* TASK OBJECTIVE: Beginning at the line containing "- food coloring bottle [145,453,182,474]" in the material below and ending at the line containing "- white cake [37,85,113,156]", return each line exactly and add nothing.

* PROVIDED RECORDS:
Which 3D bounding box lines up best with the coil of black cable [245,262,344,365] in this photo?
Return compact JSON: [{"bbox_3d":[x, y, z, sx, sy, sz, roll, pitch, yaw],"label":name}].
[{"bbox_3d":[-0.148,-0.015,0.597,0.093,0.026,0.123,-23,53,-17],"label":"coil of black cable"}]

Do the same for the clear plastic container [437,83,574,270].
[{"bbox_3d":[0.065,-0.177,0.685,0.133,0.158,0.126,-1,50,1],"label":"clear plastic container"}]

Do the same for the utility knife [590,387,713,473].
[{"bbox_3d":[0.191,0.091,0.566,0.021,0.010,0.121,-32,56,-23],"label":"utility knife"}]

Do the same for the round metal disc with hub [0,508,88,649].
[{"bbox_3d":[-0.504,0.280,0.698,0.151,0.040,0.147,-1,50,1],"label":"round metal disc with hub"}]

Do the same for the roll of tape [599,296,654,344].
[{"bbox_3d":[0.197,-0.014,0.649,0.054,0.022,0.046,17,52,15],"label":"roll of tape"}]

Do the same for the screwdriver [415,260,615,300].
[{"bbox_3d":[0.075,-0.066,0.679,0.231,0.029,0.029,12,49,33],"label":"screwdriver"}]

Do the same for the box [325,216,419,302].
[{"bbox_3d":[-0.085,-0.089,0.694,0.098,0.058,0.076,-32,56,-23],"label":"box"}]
...
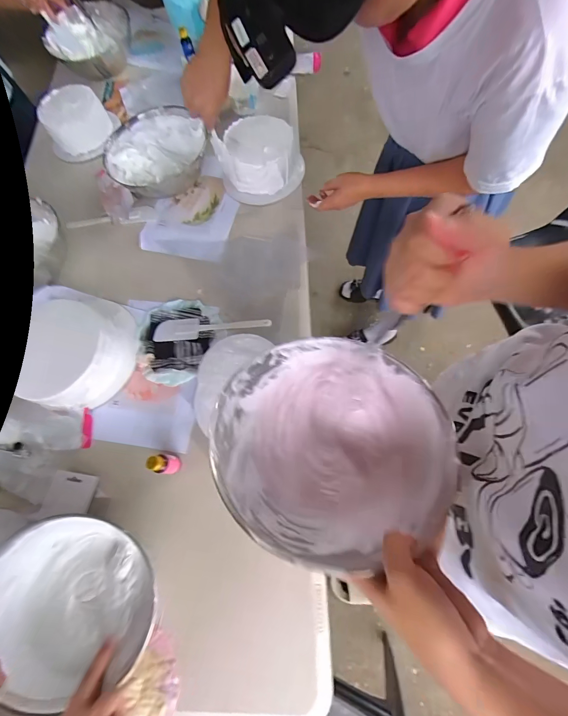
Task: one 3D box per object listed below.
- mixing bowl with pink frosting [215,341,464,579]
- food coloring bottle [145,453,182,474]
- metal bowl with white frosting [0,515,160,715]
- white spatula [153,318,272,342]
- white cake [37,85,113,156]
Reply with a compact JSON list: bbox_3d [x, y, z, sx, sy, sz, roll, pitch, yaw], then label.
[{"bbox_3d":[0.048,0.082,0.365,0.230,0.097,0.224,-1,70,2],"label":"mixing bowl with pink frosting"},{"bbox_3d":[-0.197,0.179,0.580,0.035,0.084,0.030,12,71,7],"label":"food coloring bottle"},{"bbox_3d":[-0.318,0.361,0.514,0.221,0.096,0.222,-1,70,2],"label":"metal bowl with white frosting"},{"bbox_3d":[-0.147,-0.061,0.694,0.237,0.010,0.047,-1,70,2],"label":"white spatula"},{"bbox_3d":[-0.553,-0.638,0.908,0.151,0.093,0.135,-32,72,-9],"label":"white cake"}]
...
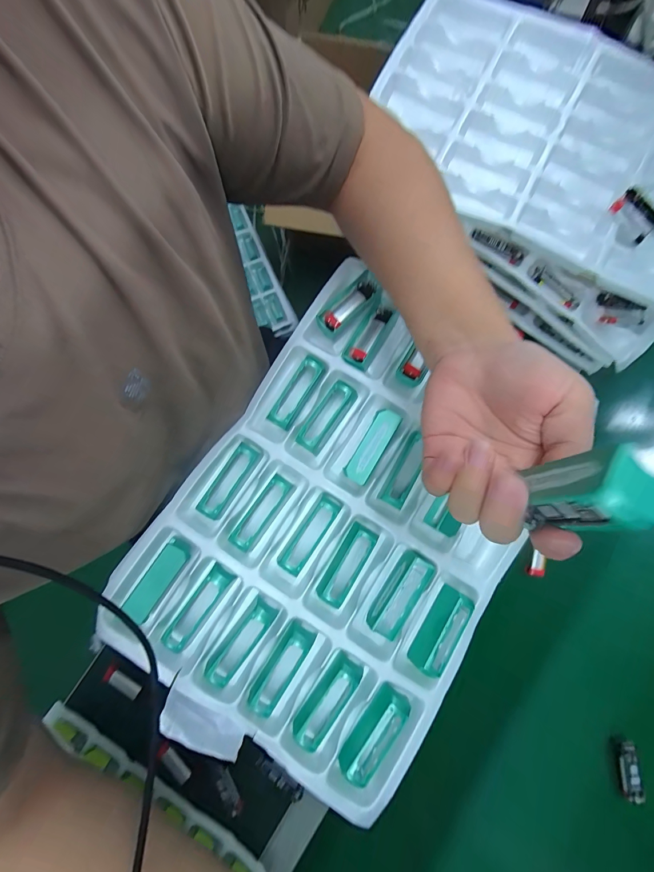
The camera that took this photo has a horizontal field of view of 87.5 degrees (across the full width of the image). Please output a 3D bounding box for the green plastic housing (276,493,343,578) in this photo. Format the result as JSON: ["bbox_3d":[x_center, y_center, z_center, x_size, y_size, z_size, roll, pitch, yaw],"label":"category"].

* RESPONSE TO THIS EXERCISE:
- food coloring bottle [145,453,182,474]
- metal bowl with white frosting [0,515,160,715]
- white spatula [153,318,272,342]
- white cake [37,85,113,156]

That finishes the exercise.